Multi-functionalization of calcium phosphates to get delivery systems of therapeutic agents is gaining increasing relevance for the development of functional biomaterials aimed to solve problems related to disorders of the muscolo-skeletal system. In this regard, we functionalized Strontium substituted hydroxyapatite (SrHA) with some ß-lactam integrin agonists to develop materials with enhanced properties in promoting cell adhesion and activation of intracellular signaling as well as in counteracting abnormal bone resorption. For this purpose, we selected two monocyclic ß-lactams on the basis of their activities towards specific integrins on promoting cell adhesion and signalling. The amount of ß-lactams loaded on SrHA could be modulated on changing the polarity of the loading solution, from 3.5-24 wt% for compound 1 and from 3.2-8.4 wt% for compound 2. Studies on the release of the ß-lactams from the functionalized SrHA in aqueous medium showed an initial burst followed by a steady-release that ensures a small but constant amount of the compounds over time. The new composites were fully characterized. Co-culture of human primary mesenchymal stem cells (hMSC) and human primary osteoclast (OC) demonstrated that the presence of ß-lactams on SrHA favors hMSC adhesion and viability, as well as differentiation towards osteoblastic lineage. Moreover, the ß-lactams were found to enhance the inhibitory role of Strontium on osteoclast viability and differentiation.

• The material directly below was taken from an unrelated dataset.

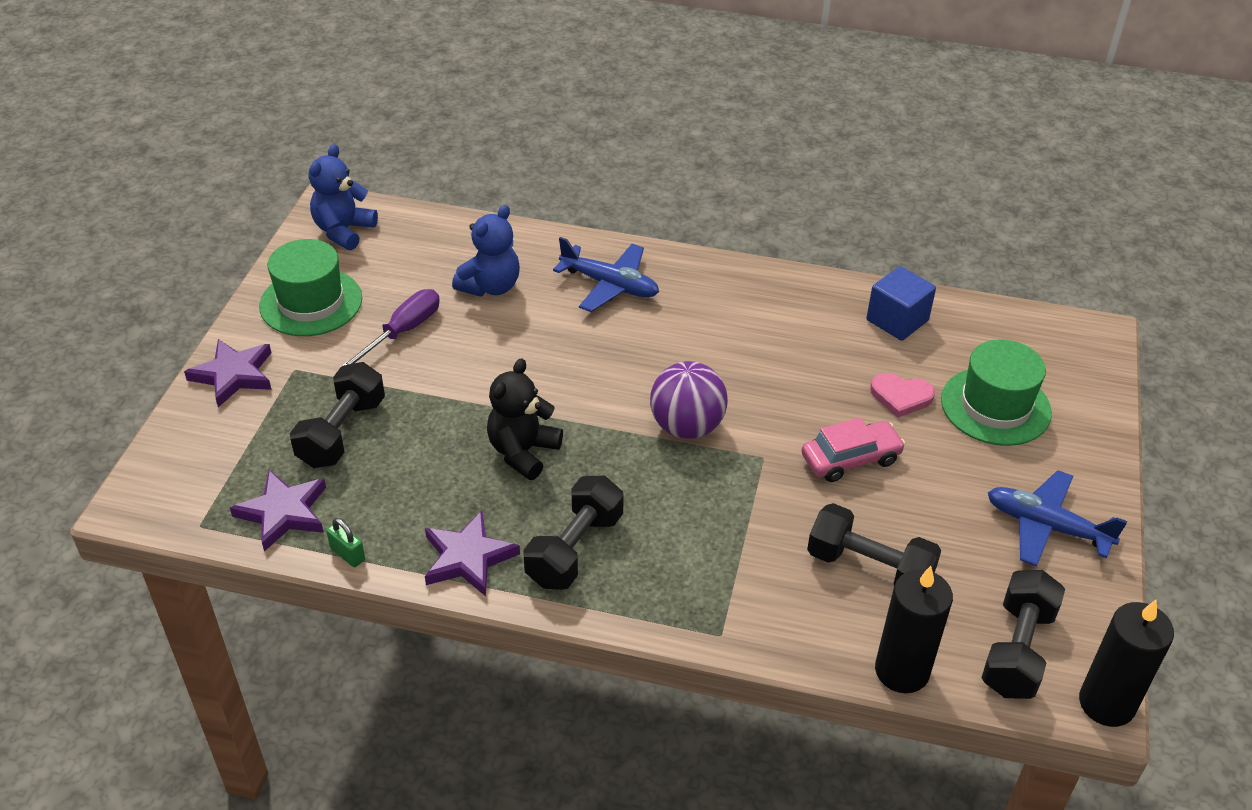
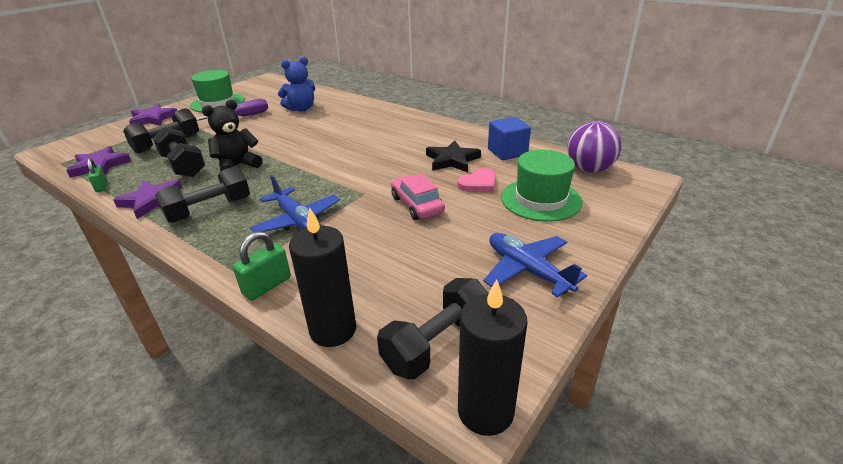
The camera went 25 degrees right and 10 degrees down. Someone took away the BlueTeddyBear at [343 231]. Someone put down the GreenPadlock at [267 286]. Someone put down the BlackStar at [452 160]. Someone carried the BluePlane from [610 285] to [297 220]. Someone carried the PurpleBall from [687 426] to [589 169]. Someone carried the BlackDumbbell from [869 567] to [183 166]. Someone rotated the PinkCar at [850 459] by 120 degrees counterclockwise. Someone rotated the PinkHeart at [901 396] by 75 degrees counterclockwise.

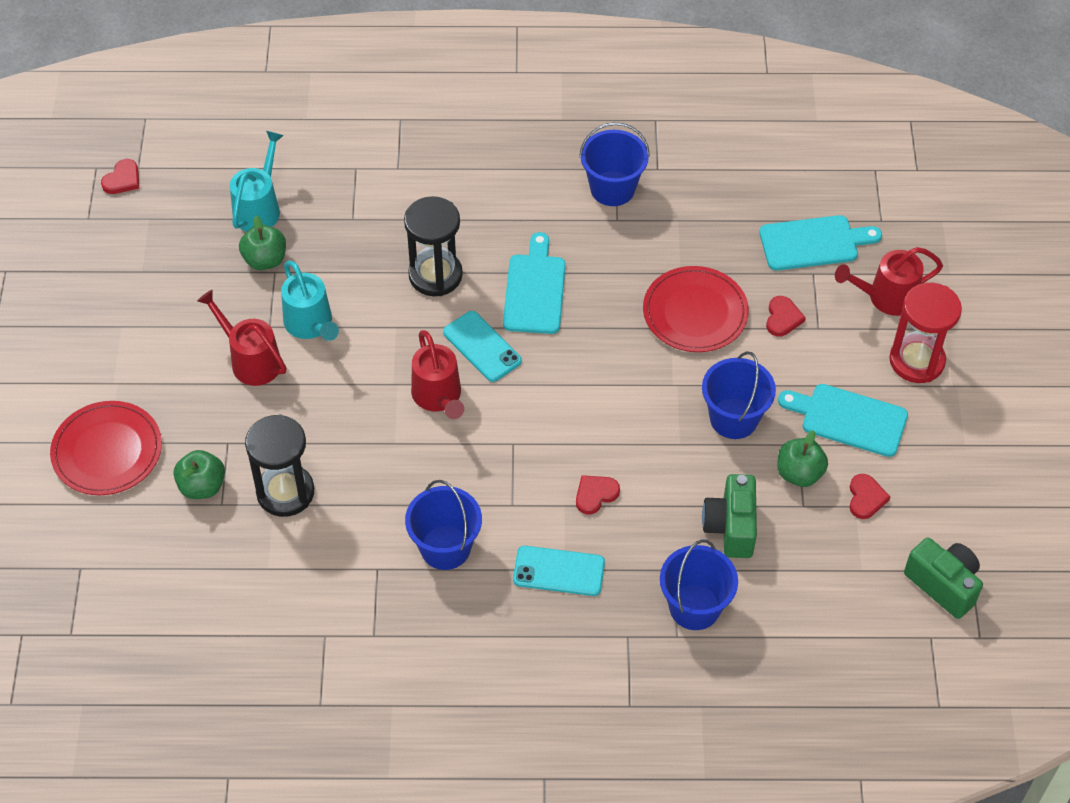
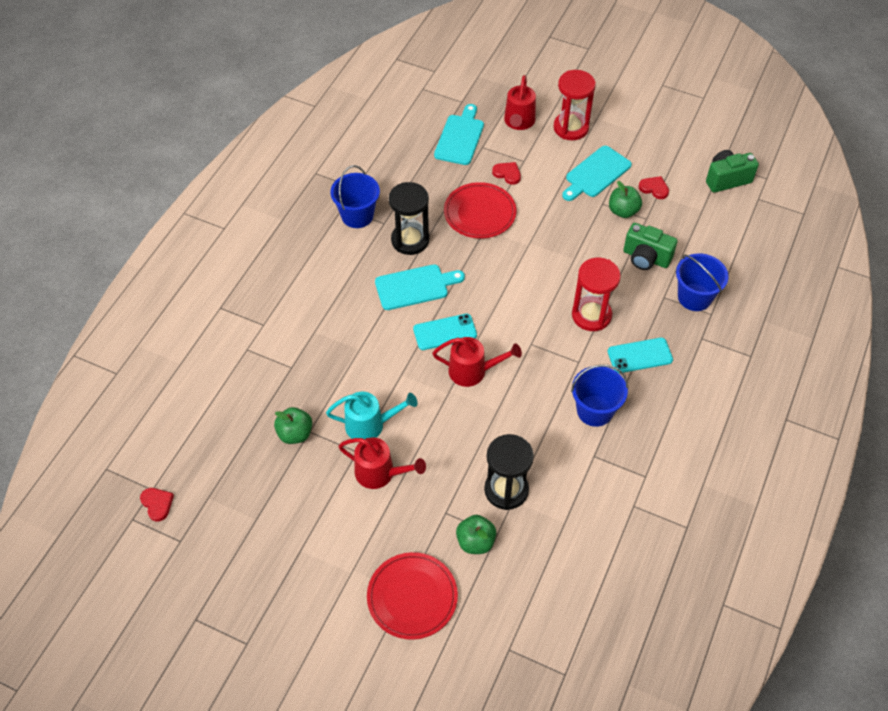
The camera went 65 degrees left and 0 degrees up. Someone took away the TurquoiseWateringCan at [259 207]. Someone took away the BlueBucket at [733 418]. Someone carried the BlackHourglass from [435 275] to [410 240]. Someone swapped the RedHeart at [595 494] for the RedHourglass at [591 315]. Someone rotated the RedWateringCan at [250 360] by 135 degrees counterclockwise. Someone rotated the TurquoiseCuttingBoard at [534 290] by 135 degrees clockwise. Someone rotated the TurquoisePhone at [558 571] by 45 degrees clockwise.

Leukocyte Integrin Antagonists as a Novel Option to Treat Dry Age-Related Macular Degeneration.

Age-related macular degeneration (AMD) is a complex multifactorial degenerative disease that leads to irreversible blindness. AMD affects the macula, the central part of the retina responsible for sharp central vision. Retinal pigment epithelium (RPE) is the main cellular type affected in dry AMD. RPE cells form a monolayer between the choroid and the neuroretina and are in close functional relationship with photoreceptors; moreover, RPE cells are part of the blood retina barrier that is disrupted in ocular diseases such as AMD. During ocular inflammation lymphocytes and macrophages are recruited, contact RPE and produce pro-inflammatory cytokines, which play an important role in AMD pathogenesis. The interaction between RPE and immune cells is mediated by leukocyte integrins, heterodimeric transmembrane receptors, and adhesion molecules, including VCAM-1 and ICAM-1. Within this frame, this study aimed to characterize RPE-leukocytes interaction and to investigate any potentially beneficial effects induced by integrin antagonists (DS-70, MN27 and SR714), developed in previous studies. ARPE-19 cells were co-cultured for different incubation times with Jurkat cells and apoptosis and necrosis levels were analyzed by flow cytometry. Moreover, we measured the mRNA levels of the pro-inflammatory cytokine IL-1ß and the expression of adhesion molecules VCAM-1 and ICAM-1. We found that RPE-lymphocyte interaction increased apoptosis and necrosis levels in RPE cells and the expression of IL-1ß. This interaction was mediated by the binding of α4ß1 and αLß2 integrins to VCAM-1 and ICAM-1, respectively. The blockade of RPE-lymphocyte interaction with blocking antibodies highlighted the pivotal role played by integrins. Therefore, α4ß1 and αLß2 integrin antagonists were employed to disrupt RPE-lymphocyte crosstalk. Small molecule integrin antagonists proved to be effective in reducing RPE cell death and expression of IL-1ß, demonstrating that integrin antagonists could protect RPE cells from detrimental effects induced by the interaction with immune cells recruited to the retina. Overall, the leukocyte integrin antagonists employed in the present study may represent a novel opportunity to develop new drugs to fight dry AMD.